I have also implemented QE support in sumo-kgen, again with full feature parity with VASP. This required adding the --pwi flag for Quantum ESPRESSO input, but it's not a final design decision, I might piggyback off --poscar instead. This work can be seen on the espresso-kgen branch of my fork.
Currently, I don't anticipate much work needing to be done on either of those branches, besides documentation and adding some unit tests. Any bug fixes or issues will be handled on the pymatgen.io.espresso side.
The one thing you need to be aware of is that pymatgen.io.espresso requires pymatgen >= 2022.0.03 (which is almost 2.5 years old at this point, so nothing bleeding edge). I plan to open a pull request in a few weeks as soon as pymatgen-io-espresso is stable and publicly released on PyPI. Please let me know if you have any feedback or thoughts.
tl;dr: PR with support for Quantum ESPRESSO coming in a few weeks, with minimal changes to sumo itself.
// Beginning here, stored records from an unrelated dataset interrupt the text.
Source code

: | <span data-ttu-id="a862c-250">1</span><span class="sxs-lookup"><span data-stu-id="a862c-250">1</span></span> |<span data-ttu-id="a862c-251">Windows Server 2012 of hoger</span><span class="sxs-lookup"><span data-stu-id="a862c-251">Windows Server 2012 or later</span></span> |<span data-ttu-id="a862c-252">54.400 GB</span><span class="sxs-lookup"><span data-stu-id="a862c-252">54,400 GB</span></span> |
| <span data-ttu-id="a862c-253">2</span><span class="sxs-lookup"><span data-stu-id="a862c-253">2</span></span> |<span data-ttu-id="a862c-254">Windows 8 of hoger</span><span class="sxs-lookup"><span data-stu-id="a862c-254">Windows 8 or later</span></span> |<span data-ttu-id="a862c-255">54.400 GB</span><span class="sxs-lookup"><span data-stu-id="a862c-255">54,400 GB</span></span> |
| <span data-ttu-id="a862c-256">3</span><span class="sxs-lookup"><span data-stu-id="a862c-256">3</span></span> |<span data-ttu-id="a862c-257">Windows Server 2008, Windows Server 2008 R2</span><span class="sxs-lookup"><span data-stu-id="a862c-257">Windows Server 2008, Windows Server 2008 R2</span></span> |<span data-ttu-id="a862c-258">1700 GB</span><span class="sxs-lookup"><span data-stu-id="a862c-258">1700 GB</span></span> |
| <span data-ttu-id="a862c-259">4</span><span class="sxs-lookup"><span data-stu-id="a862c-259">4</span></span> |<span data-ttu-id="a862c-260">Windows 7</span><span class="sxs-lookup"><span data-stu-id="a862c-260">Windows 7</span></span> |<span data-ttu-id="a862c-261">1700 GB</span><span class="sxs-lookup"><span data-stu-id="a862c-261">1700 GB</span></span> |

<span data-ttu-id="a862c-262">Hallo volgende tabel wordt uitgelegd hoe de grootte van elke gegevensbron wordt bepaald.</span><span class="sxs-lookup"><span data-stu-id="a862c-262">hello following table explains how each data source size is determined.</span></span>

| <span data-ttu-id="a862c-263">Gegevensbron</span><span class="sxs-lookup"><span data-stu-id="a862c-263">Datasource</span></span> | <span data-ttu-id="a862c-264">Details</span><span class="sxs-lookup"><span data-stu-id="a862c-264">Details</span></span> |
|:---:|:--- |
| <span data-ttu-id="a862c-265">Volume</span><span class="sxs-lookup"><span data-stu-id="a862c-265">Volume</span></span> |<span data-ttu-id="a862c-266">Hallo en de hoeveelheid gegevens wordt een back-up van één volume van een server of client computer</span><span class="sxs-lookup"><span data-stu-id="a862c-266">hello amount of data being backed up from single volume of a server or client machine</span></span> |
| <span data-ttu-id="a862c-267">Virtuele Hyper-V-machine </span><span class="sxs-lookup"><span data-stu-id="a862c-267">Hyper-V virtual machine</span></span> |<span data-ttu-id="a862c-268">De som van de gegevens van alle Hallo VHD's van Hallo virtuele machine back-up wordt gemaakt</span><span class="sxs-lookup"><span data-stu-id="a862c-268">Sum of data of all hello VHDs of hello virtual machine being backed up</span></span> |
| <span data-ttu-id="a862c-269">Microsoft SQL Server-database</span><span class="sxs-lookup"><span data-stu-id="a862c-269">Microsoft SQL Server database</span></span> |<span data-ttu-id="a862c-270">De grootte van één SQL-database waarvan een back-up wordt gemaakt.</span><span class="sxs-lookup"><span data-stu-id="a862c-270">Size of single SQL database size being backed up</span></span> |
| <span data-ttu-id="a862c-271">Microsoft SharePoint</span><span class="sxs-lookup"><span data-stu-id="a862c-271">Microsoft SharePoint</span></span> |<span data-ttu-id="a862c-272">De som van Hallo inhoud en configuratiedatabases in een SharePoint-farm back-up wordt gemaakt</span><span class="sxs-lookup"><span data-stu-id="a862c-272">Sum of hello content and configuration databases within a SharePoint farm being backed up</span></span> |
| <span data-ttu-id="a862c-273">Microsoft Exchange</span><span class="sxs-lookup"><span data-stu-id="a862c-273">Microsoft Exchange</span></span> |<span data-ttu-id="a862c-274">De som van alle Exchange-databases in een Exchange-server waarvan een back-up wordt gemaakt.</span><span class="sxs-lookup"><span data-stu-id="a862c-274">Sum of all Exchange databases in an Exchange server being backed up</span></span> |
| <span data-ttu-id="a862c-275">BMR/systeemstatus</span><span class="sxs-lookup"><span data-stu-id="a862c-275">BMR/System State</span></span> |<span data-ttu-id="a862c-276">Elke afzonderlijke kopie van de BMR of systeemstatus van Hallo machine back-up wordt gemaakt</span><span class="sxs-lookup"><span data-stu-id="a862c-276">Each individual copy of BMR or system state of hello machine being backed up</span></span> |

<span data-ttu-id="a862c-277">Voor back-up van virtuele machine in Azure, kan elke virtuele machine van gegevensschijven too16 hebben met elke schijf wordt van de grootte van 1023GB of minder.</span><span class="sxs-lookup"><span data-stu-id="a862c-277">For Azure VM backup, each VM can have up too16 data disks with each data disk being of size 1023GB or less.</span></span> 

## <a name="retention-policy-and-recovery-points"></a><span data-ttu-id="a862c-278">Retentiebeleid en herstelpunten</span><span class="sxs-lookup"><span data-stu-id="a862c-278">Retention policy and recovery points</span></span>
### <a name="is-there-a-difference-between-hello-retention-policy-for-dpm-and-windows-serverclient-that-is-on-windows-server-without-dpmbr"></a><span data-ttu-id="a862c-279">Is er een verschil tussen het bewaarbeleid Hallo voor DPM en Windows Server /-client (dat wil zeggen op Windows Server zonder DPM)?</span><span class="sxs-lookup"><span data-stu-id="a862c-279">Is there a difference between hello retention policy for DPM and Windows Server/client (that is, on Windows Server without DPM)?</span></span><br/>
Need feedback/thoughts :)
Hi Omar,
that sounds very promising. In principle it is ok for Sumo to depend on an external package for an additional parser; we already do this for the CASTEP PDOS outputs with castepxbin. We would prefer if
- this can be implemented in a way that is optional (i.e. it is not imported until needed, and non-QE users can install Sumo without it)
- it doesn't come with too many extra dependencies of its own.
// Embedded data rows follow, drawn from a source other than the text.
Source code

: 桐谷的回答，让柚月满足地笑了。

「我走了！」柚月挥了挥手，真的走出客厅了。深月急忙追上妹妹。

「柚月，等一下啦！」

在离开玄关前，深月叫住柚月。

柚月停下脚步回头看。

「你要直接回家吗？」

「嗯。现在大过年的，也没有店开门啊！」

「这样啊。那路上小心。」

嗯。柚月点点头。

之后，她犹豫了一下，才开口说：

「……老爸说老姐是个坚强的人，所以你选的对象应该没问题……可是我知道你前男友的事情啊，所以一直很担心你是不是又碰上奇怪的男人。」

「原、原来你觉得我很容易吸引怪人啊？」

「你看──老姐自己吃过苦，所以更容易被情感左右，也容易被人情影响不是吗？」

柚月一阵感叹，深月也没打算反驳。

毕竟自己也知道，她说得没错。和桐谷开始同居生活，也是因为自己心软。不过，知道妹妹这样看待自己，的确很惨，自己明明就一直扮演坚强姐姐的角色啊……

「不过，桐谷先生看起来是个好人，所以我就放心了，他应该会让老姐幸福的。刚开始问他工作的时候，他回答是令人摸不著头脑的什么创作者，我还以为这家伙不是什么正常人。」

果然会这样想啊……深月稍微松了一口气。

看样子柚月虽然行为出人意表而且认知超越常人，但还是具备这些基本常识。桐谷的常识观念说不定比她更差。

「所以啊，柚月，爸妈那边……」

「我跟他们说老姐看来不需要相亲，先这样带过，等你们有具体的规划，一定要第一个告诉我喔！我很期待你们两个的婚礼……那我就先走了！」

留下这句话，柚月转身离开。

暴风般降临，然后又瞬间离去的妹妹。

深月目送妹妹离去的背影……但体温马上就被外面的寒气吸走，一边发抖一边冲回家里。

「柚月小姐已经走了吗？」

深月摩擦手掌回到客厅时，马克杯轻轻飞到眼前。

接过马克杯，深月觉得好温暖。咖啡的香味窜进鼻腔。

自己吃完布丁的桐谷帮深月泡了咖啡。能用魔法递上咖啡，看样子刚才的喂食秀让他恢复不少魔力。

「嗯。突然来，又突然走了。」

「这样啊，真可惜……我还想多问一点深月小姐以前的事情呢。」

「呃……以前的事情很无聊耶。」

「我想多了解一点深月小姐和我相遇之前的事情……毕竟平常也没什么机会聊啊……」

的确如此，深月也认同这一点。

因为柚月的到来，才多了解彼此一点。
We could afford to bump the pymatgen dependency of Sumo a bit, too. To some extent this is forced on us by Pymatgen anyway because they don't make it very easy for downstream packages to support a wide range of software versions.
Hi Adam,
pymatgen-io-espresso's only dependencies (besides pymatgen, which sumo requires anyway), are f90nml and xmltodict. Both are super lightweight, it's a few hundred kilobytes extra if you already have pymatgen available.
I could certainly make this an extra package (i.e., pip install sumo[qe]) and use conditional imports, but I did intentionally build pymatgen-io-espresso to be as lightweight as possible (besides pymatgen, of course) so it can integrate with packages that already use pymatgen without any friction/bloat. Of course, it's up to you folks :).
And yeah, I've noticed the difficulty with pymatgen :(